課題文:
以下にある、アマゾンの人材採用の仕組みについての文書の抜粋を、最後の文の後から書き継いでください。

文書の抜粋:
╭──
アマゾンのように優秀人材を採用する「仕組み」をどうつくるか

アマゾンの経営中枢でCEOジェフ・ベゾスを支えてきた人物が、アマゾンの「経営・仕組み・働き方」について公開した初めての本『アマゾンの最強の働き方──Working Backwards』が刊行された。
同書では、アマゾンで「ジェフの影」と呼ばれるCEO付きの参謀を務めたコリン・ブライアーと、バイスプレジデント、ディレクター等を長年担ったビル・カーが、「アマゾンの働き方を個人や企業が導入する方法」を解き明かしている。
╰──
データ部:
╭──
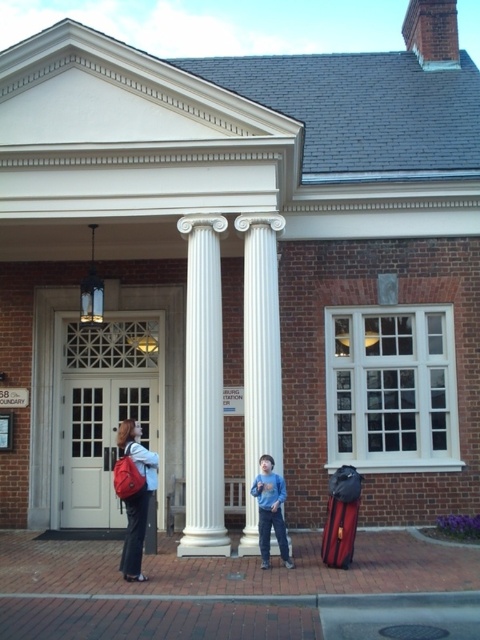
You are standing in front of the brick building and want to enter through the entrance. Which column should you walk between to reach the entrance? The white glossy column at center or the white marble column at center?

You should walk between the white glossy column at center and the white marble column at center because the white glossy column at center is positioned under the white marble column at center, indicating they form a single structure above the entrance.

You are a delivery person trying to decide whether to place a large package next to the matte red backpack at left or the blue cotton shirt at center. Based on their sizes, which object can accommodate a larger package?

The matte red backpack at left has a larger size compared to the blue cotton shirt at center, so the matte red backpack at left can accommodate a larger package.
╰──
解答:
そこで、
同書を監訳したCustomerPerspective代表取締役、紣川謙(かせがわ・けん)氏と担当編集の三浦岳氏に話を聞いた。紣川氏は元アマゾンジャパンで、バイスプレジデントとしてコンシューマー・マーケティング統括本部長、プライム統括事業本部長を歴任、同書のカギとなる「ワーキング・バックワーズ」の考え方・取り組みを推進した。今回は同書で書かれているアマゾンの人材採用を取り上げる。(取材・構成:イイダテツヤ)

採用のたびにバーを上げる

──『アマゾンの最強の働き方』では、採用の仕組みについても1章を割いて書かれています。一般的な企業とはどんなところが違うのでしょうか?

三浦岳(以下、三浦)『アマゾンの最強の働き方』によると、アマゾンの採用のプロセスは、①職務記述書、②履歴書の精査、③電話インタビュー、④面接ループ、⑤文書によるフィードバック、⑥採用会議、⑦入社を促すオファーという流れです。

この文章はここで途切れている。